++++ EXERCISE INPUT

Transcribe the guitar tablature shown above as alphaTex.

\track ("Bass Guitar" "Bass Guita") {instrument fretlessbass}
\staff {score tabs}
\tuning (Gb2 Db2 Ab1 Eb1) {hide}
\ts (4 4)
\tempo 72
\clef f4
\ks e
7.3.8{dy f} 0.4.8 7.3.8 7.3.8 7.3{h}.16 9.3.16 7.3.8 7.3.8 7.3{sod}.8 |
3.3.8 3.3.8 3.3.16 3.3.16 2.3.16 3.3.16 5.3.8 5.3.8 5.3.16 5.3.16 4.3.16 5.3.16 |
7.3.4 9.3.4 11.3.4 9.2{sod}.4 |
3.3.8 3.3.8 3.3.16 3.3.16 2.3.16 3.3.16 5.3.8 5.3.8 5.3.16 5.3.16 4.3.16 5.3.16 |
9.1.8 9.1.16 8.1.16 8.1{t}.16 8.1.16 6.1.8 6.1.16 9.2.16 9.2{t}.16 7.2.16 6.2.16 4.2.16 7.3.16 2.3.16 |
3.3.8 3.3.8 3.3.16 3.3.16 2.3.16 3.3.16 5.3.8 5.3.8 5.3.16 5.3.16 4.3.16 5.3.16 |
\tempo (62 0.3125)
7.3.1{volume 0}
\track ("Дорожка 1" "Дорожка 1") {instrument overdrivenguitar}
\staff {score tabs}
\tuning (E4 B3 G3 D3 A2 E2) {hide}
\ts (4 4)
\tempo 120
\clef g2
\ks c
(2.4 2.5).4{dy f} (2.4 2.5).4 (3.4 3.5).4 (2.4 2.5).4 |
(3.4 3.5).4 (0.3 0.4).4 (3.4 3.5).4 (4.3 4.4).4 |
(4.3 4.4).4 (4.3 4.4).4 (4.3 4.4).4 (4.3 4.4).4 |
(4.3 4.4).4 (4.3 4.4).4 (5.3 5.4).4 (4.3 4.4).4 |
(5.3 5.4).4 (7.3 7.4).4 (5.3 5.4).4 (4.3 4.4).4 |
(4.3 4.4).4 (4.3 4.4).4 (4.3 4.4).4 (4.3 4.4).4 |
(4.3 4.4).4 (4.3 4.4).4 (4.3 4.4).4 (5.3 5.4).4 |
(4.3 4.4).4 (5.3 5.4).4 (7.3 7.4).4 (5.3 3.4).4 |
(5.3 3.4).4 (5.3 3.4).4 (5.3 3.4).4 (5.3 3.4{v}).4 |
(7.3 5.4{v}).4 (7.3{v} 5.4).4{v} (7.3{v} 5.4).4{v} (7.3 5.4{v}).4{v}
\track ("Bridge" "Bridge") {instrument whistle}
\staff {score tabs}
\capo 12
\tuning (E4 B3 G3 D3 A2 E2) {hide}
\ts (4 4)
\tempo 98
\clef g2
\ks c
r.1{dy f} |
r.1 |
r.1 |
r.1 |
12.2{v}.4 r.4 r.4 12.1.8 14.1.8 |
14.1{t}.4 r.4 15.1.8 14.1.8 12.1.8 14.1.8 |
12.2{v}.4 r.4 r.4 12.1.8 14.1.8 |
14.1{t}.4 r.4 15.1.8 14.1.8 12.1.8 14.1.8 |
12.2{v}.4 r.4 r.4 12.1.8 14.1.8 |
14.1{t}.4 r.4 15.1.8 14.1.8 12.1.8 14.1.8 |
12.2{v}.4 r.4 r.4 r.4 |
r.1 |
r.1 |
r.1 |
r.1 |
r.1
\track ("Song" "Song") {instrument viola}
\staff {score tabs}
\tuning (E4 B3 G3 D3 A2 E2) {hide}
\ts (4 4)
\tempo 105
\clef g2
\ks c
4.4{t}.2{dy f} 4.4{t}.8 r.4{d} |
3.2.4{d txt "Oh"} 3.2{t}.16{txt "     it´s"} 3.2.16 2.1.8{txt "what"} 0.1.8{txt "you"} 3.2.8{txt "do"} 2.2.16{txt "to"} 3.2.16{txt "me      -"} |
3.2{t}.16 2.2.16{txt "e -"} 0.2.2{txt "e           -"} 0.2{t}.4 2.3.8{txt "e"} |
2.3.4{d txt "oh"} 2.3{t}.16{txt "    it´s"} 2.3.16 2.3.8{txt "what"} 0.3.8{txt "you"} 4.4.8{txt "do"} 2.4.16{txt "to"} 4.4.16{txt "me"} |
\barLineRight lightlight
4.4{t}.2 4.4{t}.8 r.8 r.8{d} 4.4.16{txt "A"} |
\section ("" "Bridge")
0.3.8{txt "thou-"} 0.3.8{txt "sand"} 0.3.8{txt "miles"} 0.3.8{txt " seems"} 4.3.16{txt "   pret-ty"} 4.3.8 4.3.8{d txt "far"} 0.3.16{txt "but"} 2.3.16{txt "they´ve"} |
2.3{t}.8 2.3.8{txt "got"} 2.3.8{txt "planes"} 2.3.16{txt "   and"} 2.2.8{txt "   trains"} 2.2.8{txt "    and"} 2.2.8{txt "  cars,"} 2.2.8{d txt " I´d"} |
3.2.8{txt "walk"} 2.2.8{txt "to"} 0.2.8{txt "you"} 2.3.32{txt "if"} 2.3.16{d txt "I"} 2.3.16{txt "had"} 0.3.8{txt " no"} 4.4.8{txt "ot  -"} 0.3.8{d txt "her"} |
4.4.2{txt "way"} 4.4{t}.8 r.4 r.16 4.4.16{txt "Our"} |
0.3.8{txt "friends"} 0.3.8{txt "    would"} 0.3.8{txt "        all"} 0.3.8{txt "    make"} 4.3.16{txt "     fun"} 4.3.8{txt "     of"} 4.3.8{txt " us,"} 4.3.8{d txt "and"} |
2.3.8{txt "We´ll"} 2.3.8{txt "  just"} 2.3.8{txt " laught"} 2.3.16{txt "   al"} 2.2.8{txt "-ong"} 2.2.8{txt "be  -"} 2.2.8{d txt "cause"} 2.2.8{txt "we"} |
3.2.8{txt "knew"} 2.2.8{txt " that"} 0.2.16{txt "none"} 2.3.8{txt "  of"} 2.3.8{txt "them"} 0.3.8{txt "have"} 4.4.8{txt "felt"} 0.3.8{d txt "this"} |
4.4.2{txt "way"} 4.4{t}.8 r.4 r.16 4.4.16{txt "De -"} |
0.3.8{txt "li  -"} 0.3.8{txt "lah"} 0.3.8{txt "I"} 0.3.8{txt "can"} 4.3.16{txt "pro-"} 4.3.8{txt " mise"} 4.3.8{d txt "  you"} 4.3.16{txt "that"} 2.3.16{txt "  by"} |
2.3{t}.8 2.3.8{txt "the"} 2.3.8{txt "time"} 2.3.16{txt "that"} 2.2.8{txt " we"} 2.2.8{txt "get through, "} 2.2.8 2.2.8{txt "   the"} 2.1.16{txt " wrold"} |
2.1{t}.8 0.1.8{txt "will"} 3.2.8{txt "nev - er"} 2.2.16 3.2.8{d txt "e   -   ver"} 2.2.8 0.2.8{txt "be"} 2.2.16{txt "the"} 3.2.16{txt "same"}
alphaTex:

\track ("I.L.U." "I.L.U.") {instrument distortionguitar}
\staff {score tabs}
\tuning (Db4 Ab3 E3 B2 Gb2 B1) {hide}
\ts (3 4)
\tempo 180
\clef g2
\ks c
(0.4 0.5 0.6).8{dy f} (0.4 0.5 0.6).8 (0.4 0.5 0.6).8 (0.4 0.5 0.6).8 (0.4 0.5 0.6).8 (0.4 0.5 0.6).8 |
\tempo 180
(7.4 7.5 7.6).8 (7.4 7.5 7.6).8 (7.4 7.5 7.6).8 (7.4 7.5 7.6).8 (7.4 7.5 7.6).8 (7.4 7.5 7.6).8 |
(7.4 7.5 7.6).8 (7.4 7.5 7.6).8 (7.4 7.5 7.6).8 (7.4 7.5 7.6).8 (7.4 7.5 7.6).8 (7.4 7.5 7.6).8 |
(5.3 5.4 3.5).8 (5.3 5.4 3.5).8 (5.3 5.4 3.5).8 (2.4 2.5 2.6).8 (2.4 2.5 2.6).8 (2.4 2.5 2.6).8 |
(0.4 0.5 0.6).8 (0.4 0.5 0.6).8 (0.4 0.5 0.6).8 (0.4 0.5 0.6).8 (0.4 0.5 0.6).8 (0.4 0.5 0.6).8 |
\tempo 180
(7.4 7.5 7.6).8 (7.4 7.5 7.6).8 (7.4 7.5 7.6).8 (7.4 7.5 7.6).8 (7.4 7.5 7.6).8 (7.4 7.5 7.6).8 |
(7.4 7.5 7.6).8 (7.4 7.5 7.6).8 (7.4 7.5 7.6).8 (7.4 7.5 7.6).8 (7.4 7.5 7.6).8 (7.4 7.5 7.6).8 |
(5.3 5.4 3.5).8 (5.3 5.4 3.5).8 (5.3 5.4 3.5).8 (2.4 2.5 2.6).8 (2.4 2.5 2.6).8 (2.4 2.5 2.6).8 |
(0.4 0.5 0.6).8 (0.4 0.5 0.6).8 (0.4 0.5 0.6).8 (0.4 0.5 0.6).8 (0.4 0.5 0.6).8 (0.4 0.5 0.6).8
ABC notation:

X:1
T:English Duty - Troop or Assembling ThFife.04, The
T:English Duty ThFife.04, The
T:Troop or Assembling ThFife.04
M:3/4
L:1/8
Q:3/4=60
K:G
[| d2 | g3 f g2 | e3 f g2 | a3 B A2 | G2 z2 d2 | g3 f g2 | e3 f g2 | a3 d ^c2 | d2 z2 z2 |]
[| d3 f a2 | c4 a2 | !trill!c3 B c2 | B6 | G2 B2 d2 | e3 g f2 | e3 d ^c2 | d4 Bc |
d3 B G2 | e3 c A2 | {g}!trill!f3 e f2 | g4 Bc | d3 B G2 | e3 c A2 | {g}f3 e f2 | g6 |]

++++++++

YOUR GOAL
Pick out every line of the listing above that contains the string "alphaTex".

EXPECTED ANSWER
Transcribe the guitar tablature shown above as alphaTex.
alphaTex:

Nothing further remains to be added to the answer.